2019 was my first year in the Legislature and none of the women serving in the House Republican Caucus served in 2017.
And so, we stand today to associate ourselves with this letter, which reads in part:
Recently, our colleagues in Sacramento accurately described the inappropriate sexual harassment that is still all too common in state capitols. Our friends in California said it well, so we will simply repeat it:
As women leaders in politics, in a state that postures itself as a leader in justice and equality, you might assume our experience has been different. It has not. Each of us has endured or witnessed or worked with someone who has experienced some form of dehumanizing behavior by someone with power in our workplaces. People in positions of power have made promises, or threats, about our jobs in exchange for our compliance, or our silence. They have leveraged their power and positions to treat us however they would like.

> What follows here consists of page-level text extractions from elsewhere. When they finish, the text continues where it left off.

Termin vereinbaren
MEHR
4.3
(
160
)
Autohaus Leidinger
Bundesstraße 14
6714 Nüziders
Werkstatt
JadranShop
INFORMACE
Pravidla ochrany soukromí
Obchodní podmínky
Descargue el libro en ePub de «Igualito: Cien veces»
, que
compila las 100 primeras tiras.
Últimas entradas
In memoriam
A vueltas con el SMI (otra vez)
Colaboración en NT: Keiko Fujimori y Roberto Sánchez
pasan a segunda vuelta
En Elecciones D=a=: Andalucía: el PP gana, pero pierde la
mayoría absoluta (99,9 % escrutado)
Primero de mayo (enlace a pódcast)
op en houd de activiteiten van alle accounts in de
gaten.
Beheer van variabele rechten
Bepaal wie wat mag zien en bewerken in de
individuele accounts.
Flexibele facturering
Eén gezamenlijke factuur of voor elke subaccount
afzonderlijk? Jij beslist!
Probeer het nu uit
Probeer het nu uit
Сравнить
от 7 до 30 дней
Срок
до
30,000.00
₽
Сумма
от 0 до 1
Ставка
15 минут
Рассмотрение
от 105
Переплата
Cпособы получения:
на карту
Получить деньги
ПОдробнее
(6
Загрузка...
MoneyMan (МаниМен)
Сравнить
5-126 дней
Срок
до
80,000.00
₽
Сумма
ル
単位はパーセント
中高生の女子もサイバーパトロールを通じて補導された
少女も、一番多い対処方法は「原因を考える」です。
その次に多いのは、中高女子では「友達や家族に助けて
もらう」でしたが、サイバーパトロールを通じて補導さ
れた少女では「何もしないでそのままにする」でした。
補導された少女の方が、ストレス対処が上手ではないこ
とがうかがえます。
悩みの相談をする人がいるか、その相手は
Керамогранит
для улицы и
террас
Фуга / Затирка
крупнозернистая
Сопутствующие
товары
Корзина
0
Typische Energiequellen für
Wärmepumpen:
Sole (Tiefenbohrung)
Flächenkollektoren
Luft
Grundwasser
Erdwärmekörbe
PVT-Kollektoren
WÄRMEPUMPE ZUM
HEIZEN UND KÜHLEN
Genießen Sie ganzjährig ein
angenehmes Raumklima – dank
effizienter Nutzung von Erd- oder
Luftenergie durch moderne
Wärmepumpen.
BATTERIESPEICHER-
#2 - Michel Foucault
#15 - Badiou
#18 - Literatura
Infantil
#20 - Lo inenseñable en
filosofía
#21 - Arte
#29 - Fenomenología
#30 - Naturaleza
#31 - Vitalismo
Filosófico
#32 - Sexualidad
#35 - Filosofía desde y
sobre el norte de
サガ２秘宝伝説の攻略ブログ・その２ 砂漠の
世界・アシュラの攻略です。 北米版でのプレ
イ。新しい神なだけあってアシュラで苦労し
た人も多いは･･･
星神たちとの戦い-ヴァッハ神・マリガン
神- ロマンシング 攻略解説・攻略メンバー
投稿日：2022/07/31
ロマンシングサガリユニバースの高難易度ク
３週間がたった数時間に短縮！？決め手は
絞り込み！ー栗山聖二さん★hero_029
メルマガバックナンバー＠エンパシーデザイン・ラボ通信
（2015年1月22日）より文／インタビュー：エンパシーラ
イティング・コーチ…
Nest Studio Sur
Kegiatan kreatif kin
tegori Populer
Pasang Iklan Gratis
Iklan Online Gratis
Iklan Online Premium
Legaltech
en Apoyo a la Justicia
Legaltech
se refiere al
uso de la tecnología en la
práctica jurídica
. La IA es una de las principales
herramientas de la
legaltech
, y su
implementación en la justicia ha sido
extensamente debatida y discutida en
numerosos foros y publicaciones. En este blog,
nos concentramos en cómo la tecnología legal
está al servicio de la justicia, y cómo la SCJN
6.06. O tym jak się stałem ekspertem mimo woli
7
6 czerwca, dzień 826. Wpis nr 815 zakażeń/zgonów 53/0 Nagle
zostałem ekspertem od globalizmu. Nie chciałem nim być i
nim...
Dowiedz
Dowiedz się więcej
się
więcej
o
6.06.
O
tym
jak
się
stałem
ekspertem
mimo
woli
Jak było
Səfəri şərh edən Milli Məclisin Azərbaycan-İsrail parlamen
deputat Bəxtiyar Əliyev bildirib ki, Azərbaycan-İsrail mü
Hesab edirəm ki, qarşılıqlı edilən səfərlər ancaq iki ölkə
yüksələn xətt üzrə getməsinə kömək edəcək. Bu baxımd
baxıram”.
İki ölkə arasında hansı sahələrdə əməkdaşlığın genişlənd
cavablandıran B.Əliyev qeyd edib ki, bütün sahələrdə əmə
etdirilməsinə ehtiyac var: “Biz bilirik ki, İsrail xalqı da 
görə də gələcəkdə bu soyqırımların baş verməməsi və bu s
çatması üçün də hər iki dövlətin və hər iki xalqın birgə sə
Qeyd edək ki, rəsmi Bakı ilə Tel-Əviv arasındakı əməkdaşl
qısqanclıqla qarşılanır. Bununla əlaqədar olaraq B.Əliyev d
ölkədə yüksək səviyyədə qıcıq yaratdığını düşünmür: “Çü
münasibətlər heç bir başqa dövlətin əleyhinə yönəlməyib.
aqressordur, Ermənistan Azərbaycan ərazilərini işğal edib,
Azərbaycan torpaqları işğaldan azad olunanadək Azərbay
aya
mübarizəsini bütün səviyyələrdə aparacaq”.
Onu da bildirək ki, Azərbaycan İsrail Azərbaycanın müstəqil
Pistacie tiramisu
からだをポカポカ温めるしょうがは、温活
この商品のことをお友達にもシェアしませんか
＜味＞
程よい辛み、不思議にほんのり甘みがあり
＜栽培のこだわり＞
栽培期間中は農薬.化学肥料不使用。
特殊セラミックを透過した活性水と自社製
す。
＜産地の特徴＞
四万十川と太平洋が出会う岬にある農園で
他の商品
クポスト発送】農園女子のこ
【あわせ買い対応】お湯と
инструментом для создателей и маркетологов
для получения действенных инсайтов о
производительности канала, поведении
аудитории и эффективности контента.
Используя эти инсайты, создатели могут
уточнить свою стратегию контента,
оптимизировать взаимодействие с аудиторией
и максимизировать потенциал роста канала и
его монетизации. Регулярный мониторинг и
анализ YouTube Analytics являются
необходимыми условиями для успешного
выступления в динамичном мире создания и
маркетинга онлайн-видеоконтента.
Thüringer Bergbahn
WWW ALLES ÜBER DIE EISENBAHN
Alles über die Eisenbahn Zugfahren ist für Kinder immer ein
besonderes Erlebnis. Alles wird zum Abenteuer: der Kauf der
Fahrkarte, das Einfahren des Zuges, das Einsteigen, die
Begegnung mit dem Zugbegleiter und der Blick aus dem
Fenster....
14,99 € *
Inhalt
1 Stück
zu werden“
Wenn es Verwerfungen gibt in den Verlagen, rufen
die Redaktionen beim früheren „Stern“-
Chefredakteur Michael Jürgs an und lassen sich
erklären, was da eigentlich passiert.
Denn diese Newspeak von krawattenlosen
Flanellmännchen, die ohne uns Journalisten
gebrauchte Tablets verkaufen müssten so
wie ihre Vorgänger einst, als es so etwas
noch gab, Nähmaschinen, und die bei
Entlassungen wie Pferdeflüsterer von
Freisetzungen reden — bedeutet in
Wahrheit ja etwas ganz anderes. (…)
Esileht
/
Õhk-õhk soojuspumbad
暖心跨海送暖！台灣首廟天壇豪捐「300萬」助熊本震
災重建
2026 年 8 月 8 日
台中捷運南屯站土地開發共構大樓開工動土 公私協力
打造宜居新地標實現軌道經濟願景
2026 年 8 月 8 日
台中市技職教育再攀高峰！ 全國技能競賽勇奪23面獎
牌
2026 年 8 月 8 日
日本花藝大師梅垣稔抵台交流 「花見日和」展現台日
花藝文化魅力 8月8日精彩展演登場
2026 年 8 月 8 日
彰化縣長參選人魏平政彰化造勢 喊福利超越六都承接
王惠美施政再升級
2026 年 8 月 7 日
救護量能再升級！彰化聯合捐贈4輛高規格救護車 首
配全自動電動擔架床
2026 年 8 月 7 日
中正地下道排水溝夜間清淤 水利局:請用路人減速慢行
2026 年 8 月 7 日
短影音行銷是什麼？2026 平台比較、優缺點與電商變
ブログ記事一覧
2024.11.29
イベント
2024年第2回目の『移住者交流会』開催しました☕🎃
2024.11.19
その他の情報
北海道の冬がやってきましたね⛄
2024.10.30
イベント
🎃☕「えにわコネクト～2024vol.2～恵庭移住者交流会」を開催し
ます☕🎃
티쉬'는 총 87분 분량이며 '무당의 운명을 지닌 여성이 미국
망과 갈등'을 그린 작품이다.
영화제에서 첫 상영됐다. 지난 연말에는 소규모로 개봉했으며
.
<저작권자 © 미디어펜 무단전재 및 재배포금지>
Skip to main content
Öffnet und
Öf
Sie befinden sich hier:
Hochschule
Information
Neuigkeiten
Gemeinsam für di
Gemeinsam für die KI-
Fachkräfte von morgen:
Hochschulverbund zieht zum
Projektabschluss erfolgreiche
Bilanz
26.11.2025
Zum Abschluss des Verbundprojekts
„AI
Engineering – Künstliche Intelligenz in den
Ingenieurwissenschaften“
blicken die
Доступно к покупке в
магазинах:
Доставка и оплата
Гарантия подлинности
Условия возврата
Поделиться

Having the courage to speak up is difficult. Our colleagues are correct in stating:
These degrading acts over time cause us to shrink back in our personal and professional lives. While advocating for the causes and clients in which we believe, and working to advance our careers, we must concurrently balance these activities with worry, fear or shame.
California, we join you in saying: enough.
Oregon has more women in political leadership than any other state, and that has made a positive difference. But it’s still not enough. As women working in the halls of our democratic institutions, we want to empower women to speak up without fear when they have been harassed, bullied, or dehumanized. We must all strive to create a culture where it is expected that people (both men and women) will speak up when it is happening in front of them, and ensure that it is safe to report it when it happens in private. No more sweeping it under the rug, no more being made to feel like you should have done something to prevent it.
The website which housed the letter notes:
“The time has come for us to come together, to speak up and to share their stories. The time has come to listen and to act as strong allies by speaking out against harassment in all its forms.
If you see – or experience – inappropriate behavior, don’t sweep it under the rug. Speak up, speak loud, and know there is a community of people who will support you.”
130 women signed the 2017 letter, including:
Teresa Alonso Leon Janelle Bynum Julie Fahey
Tina Kotek Sheri Schouten Pam Marsh Susan McLain
Nancy Nathanson Karin Power Andrea Salinas Tawna Sanchez
Barbara Smith Warner Janeen Sollman
Joining them today are:
Shelly Boshart Davis Vikki Breese-Iverson Jami Cate
Christine Drazan Bobby Levy
Raquel Moore-Green Lily Morgan
Kim Wallan Suzanne Weber
We affirm that there is still a community of people who will support those who speak up. Women across the country said enough in 2017. In 2021 we say again: enough.